Ojos que no ven…para comer tranquilo

Ojos que no ven…para comer tranquilo

Horacio

El trigo -crudo y áspero- consumido antes de llegar a pan, la soya, antes de convertirse en
pollo; el sorgo, previo a que determine el grosor de las piernas de cerdo. Opciones que
resultarían contraproducentes para alimentarse sobrellevando las alzas de precio de materias primas importadas que los intermediarios agravan.

«Y todo como el diamante, antes que luz, es carbón» dijo en versos José Martí. Adelantarse par ir al encuentro de las » bondades» de los componentes naturales antes de convertirse en productos terminados, es un tremendo desafío.

Sería como ver en su interior a las panaderías tradicionales que no han desaparecido por
completo. Reparar en lo que ocurre allí con cualquier kilo de cereal molido, antes y después
de horneado, quitaría el apetito. Elaboraciones en sudorosas semi desnudez de operarios que no cuidan el tocado de narices, glúteos y verijas de sus desguantados dedos para luego
practicar la artesanía.


Los más importantes comestibles del diario vivir provienen de unos ensamblajes que es
preferible desconocer. A eso le llaman producir y criar a seres irracionales para convertirlos
en atractivos y dignos de ver a base de «cortes profesionales» encargados a artífices de la
rebanadera con «diplomas de honor».


Pero toda esa magia consiste primero en hartar ganados bovinos y porcinos y bebés de
gallináceas de unos forrajes que llegan al país al granel en sombríos buques, como son casi
todos los de las navieras, que en lo esencial no se diferencian de los que cargan barbaridades de toda especie, como clinker, yeso y varillas metálicas oxidadas.

Lo único es que esas otras cosas se destinan a la construcción de edificios. No a formar músculos y energizar a los humanos.

El filete vacuno pasa por fases desagradables antes de parecernos apetecible en góndolas
refrigeradas y luminosas. Su «empaque» original incluye la dureza de cuero y pelambre y la
convivencia de rumiantes por buen tiempo con todos los malos subproductos que el
poseedor de la carne y sus compañeros de domicilio arrojan al ambiente, allá en los establos que para ser tales tienen que carecer de higiene.

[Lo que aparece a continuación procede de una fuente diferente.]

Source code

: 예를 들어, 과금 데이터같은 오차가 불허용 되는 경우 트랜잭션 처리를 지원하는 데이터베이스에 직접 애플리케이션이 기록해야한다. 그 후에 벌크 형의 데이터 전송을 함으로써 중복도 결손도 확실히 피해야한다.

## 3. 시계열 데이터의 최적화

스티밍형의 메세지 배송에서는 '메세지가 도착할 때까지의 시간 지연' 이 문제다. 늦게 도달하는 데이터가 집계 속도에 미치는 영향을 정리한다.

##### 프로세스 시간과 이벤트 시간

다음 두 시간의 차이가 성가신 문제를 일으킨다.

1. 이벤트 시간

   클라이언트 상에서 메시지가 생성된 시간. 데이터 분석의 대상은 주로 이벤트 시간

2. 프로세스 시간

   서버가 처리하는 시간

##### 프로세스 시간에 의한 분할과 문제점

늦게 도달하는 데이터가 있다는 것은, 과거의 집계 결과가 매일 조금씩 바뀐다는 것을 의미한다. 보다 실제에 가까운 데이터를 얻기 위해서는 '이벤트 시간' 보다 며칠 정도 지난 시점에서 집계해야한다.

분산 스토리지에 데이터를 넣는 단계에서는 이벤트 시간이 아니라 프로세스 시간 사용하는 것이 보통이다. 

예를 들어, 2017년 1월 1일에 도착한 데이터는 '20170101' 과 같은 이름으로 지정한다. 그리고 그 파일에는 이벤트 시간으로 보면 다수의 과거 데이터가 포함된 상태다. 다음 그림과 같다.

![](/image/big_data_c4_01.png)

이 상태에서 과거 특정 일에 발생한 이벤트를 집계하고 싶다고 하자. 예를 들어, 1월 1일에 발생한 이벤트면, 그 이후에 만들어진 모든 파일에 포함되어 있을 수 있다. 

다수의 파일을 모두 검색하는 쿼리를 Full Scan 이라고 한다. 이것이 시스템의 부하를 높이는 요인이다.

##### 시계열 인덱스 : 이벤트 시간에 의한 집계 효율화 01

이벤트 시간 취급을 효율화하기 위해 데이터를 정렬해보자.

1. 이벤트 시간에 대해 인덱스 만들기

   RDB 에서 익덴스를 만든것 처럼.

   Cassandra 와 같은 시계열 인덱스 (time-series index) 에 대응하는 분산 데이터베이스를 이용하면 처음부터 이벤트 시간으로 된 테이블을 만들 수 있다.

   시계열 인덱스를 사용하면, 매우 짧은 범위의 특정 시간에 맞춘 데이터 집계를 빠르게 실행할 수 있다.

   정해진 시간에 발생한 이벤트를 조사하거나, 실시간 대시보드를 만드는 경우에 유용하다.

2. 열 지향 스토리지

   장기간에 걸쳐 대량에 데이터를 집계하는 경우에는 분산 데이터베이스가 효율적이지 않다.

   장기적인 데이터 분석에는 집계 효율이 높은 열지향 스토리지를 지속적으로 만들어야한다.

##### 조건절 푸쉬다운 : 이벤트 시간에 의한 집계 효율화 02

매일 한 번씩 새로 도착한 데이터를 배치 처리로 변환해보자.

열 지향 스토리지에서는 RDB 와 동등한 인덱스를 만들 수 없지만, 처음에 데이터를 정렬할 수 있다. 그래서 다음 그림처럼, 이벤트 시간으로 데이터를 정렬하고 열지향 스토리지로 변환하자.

Luego viene el sanguinolento espectáculo a cargo de los matarifes que las sociedades
protectoras de animales colocan en la misma categoría de Lucifer. Los choques eléctricos,
típicos de los «pedestales» de sacrificio, preceden a balines y cuchilladas, trances que
precipitan defecaciones porque, aunque usted no lo crea, los cuadrúpedos tienen sistemas
nerviosos para caer en pánico y fuertes instintos para tratar de sobrevivir.

De modo que antes de aparecer como jugosos bistec y lomos delicadamente adobados y cuidadosamente rodeados de guarniciones, lo que ocurre es un ruidoso e impulcro descuartizamiento con pataleos que, de saberse, crearían cargos de conciencia a los comensales.

El primor de los bizcochos de bodas y otras exquisiteces de la pastelería que hacen agua la
boca no serían tales si las gallinas ponedoras restringieran su conductos digestivos a que solo pasara por allí lo que es tan propio de su naturaleza, tanto como el darles huevos por un tubo y siete llaves a los consumidores: también tienen necesidad de echar para fuera el
resultados de su digestión. Con un tracto intestinal de doble funciones, cada ave siempre ha
sido capaz de hacer cosas que las harían sentir orgullosas y otras de las que huyen sin recoger.


El típico olor de los galpones de granjas deja dicho que no todo lo que se deriva de ellas viene con clara, yema y cascarón.

No hemos hablado de los orígenes de las chuletas de la rama porcina que antes de llegar a los más finos restaurantes forman parte de un todo que incluye patas, rabos y hocicos y que en la etapa primaria de su existencia es débil por los revolcaderos en pisos sin barrer. A los toscos proveedores de esa pieza sabrosa les llaman puercos, y por algo será.